Detroit Drone Startup Uses Car Parts to Build American UAVs
A Detroit startup is solving America's drone shortage by building them with car parts. By tapping into the massive auto supply chain, Birdstop makes drones 10 times cheaper than competitors.
When the U.S. government banned foreign drones last December, America faced a problem: we make less than 1% of the world's drones. Now a Detroit startup has found an ingenious solution hiding in plain sight.
Birdstop, a drone company that relocated from California to Detroit, discovered that car parts work perfectly for building unmanned aerial vehicles. The company sources 80% of components for its new Fealty drone from automotive suppliers, from electric motors originally designed for windshield wipers to cameras that cost a fraction of defense industry prices.
"The appetite for domestically produced drones is very high," said CEO Keith Miao. "This is a void we're trying to fill."
The math is striking. Defense supply chain cameras can cost 10 times more than identical automotive versions. When your drone needs 10 cameras, those savings add up fast.

Miao started Birdstop in 2019 with a background in satellite imagery.

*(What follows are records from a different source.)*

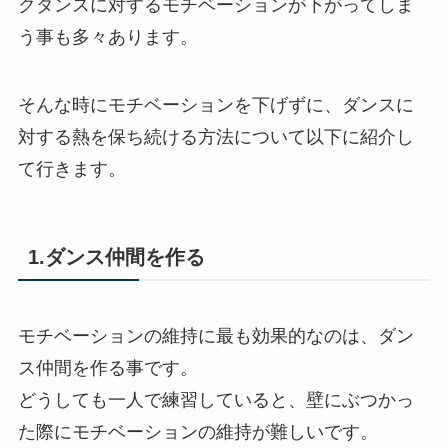
クダンスに対するモチベーションが下がってしま
う事も多々あります。
そんな時にモチベーションを下げずに、ダンスに
対する熱を保ち続ける方法について以下に紹介し
て行きます。
1.ダンス仲間を作る
モチベーションの維持に最も効果的なのは、ダン
ス仲間を作る事です。
どうしても一人で練習していると、壁にぶつかっ
た際にモチベーションの維持が難しいです。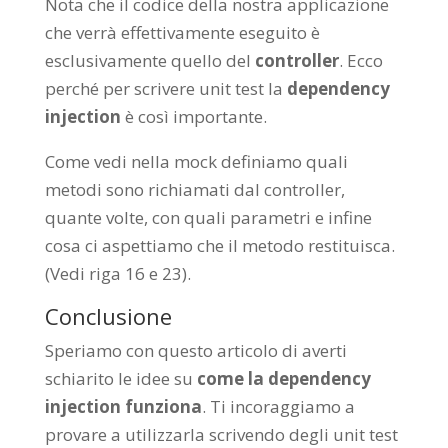
Nota che il codice della nostra applicazione
che verrà effettivamente eseguito è
esclusivamente quello del
controller
. Ecco
perché per scrivere unit test la
dependency
injection
è così importante.
Come vedi nella mock definiamo quali
metodi sono richiamati dal controller,
quante volte, con quali parametri e infine
cosa ci aspettiamo che il metodo restituisca.
(Vedi riga 16 e 23).
Conclusione
Speriamo con questo articolo di averti
schiarito le idee su
come la dependency
injection funziona
. Ti incoraggiamo a
provare a utilizzarla scrivendo degli unit test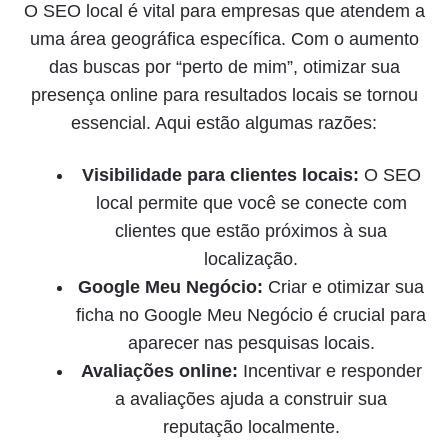
O SEO local é vital para empresas que atendem a
uma área geográfica específica. Com o aumento
das buscas por “perto de mim”, otimizar sua
presença online para resultados locais se tornou
essencial. Aqui estão algumas razões:
Visibilidade para clientes locais:
O SEO
local permite que você se conecte com
clientes que estão próximos à sua
localização.
Google Meu Negócio:
Criar e otimizar sua
ficha no Google Meu Negócio é crucial para
aparecer nas pesquisas locais.
Avaliações online:
Incentivar e responder
a avaliações ajuda a construir sua
reputação localmente.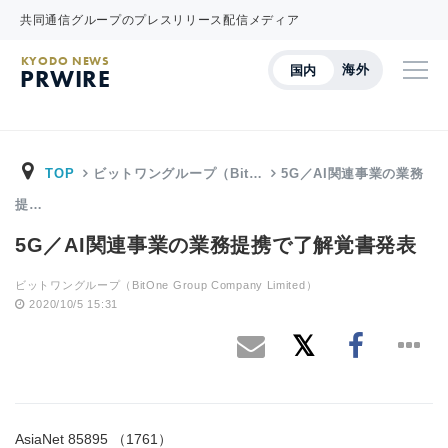
共同通信グループのプレスリリース配信メディア
KYODO NEWS
海外
国内
PRWIRE
TOP
ビットワングループ（Bit…
5G／AI関連事業の業務
提…
5G／AI関連事業の業務提携で了解覚書発表
ビットワングループ（BitOne Group Company Limited）
2020/10/5 15:31
AsiaNet 85895 （1761）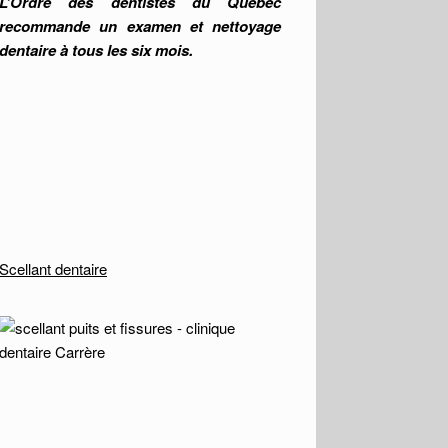
L’Ordre des dentistes du Québec
recommande un examen et nettoyage
dentaire à tous les six mois.
Scellant dentaire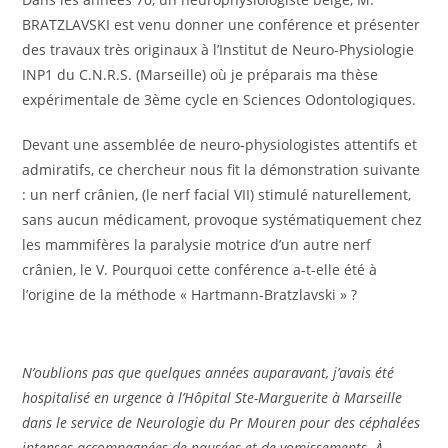
BRATZLAVSKI est venu donner une conférence et présenter
des travaux très originaux à l’Institut de Neuro-Physiologie
INP1 du C.N.R.S. (Marseille) où je préparais ma thèse
expérimentale de 3ème cycle en Sciences Odontologiques.
Devant une assemblée de neuro-physiologistes attentifs et
admiratifs, ce chercheur nous fit la démonstration suivante
: un nerf crânien, (le nerf facial VII) stimulé naturellement,
sans aucun médicament, provoque systématiquement chez
les mammifères la paralysie motrice d’un autre nerf
crânien, le V. Pourquoi cette conférence a-t-elle été à
l’origine de la méthode « Hartmann-Bratzlavski » ?
N’oublions pas que quelques années auparavant, j’avais été
hospitalisé en urgence à l’Hôpital Ste-Marguerite à Marseille
dans le service de Neurologie du Pr Mouren pour des céphalées
intenses accompagnées de nausées et de vomissements. À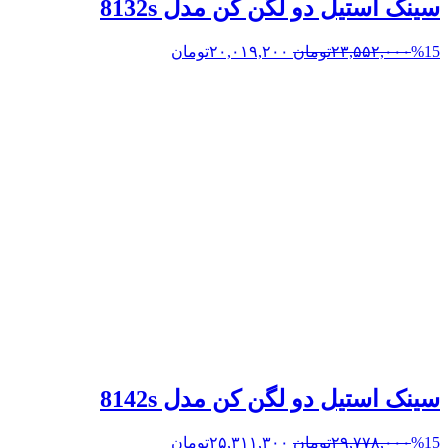
سینک استیل دو لگن کن مدل 8132s
%15
۲۳,۵۵۲,۰۰۰
تومان
۲۰,۰۱۹,۲۰۰
تومان
سینک استیل دو لگن کن مدل 8142s
%15
۲۹,۷۷۸,۰۰۰
تومان
۲۵,۳۱۱,۳۰۰
تومان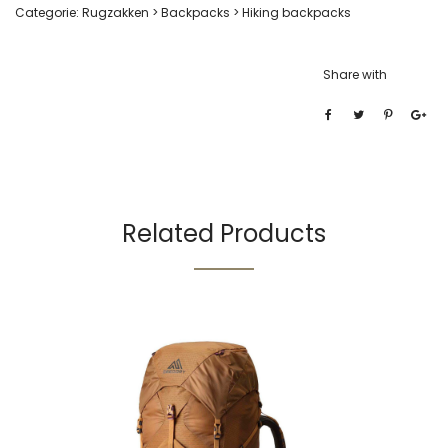
Categorie:
Rugzakken > Backpacks > Hiking backpacks
Share with
Related Products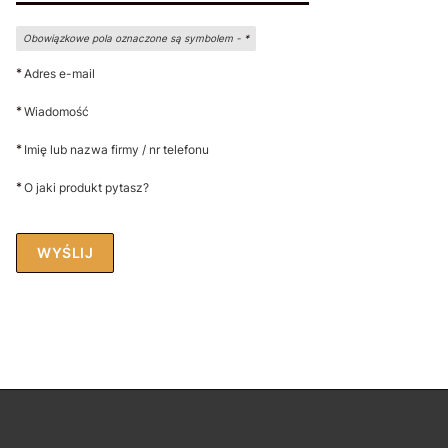
Obowiązkowe pola oznaczone są symbolem -
*
*
Adres e-mail
*
Wiadomość
*
Imię lub nazwa firmy / nr telefonu
*
O jaki produkt pytasz?
WYŚLIJ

After manufacturing initially in Alabama, Michigan's incentives drew the 40-person company to Detroit, where workers now hand-build drones in a former United Auto Workers building overlooking the Detroit River and Belle Isle.

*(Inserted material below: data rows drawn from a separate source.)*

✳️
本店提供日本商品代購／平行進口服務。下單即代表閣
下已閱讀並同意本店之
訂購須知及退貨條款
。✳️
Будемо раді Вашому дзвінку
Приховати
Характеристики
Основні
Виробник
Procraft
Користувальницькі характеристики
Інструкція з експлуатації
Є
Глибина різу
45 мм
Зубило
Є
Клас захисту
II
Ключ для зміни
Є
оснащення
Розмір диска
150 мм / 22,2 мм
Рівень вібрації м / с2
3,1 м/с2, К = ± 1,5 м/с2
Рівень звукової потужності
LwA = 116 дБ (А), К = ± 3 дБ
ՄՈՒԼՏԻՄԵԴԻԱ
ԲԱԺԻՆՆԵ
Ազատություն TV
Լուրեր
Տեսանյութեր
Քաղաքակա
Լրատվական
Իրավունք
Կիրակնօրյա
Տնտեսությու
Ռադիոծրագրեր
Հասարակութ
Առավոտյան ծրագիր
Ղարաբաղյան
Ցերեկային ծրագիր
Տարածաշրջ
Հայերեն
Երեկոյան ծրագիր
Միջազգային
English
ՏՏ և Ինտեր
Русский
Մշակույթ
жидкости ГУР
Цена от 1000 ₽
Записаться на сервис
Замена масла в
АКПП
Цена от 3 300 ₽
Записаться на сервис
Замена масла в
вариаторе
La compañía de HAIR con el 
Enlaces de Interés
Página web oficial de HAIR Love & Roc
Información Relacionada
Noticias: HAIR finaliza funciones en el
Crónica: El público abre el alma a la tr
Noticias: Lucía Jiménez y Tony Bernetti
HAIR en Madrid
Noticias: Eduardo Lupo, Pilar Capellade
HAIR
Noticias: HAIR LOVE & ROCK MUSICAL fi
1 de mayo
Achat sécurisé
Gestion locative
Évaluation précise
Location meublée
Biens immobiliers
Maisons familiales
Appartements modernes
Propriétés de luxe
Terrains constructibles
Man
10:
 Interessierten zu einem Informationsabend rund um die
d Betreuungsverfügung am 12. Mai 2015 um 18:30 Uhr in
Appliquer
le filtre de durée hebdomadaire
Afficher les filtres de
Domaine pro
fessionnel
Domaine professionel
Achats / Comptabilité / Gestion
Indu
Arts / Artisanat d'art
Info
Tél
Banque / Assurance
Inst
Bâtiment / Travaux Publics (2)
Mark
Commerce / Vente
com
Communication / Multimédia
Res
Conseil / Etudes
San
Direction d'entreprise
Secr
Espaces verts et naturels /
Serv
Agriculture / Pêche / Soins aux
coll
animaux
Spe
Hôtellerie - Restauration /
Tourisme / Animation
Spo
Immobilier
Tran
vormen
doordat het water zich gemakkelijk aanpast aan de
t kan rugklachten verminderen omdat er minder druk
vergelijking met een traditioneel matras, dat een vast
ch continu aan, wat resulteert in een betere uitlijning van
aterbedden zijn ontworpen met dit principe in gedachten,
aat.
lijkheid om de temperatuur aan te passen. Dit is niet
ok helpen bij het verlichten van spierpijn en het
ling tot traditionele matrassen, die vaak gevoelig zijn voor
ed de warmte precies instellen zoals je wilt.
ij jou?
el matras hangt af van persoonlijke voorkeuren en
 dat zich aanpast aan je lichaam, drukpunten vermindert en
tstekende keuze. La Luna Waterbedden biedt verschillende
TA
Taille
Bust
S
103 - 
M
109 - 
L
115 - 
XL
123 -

The timing couldn't be better. When the Trump administration declared Chinese-made DJI drones a security threat, customers suddenly had nowhere to turn. DJI dominates the global market, but American agencies and companies now need American alternatives.
The Ripple Effect
Birdstop's approach does more than just make drones cheaper. It connects automotive parts suppliers with customers at the cutting edge of technology, giving Michigan manufacturers new revenue streams beyond cars. The same industrial base that built Detroit can now power the next generation of American aerospace.
The company also proves that strategic thinking beats expensive supply chains. Instead of competing with limited defense contractors, Birdstop tapped into one of America's largest industrial sectors, solving a national security problem while creating jobs in Detroit.
For a country that makes almost none of its own drones, every factory counts. Detroit just became drone country.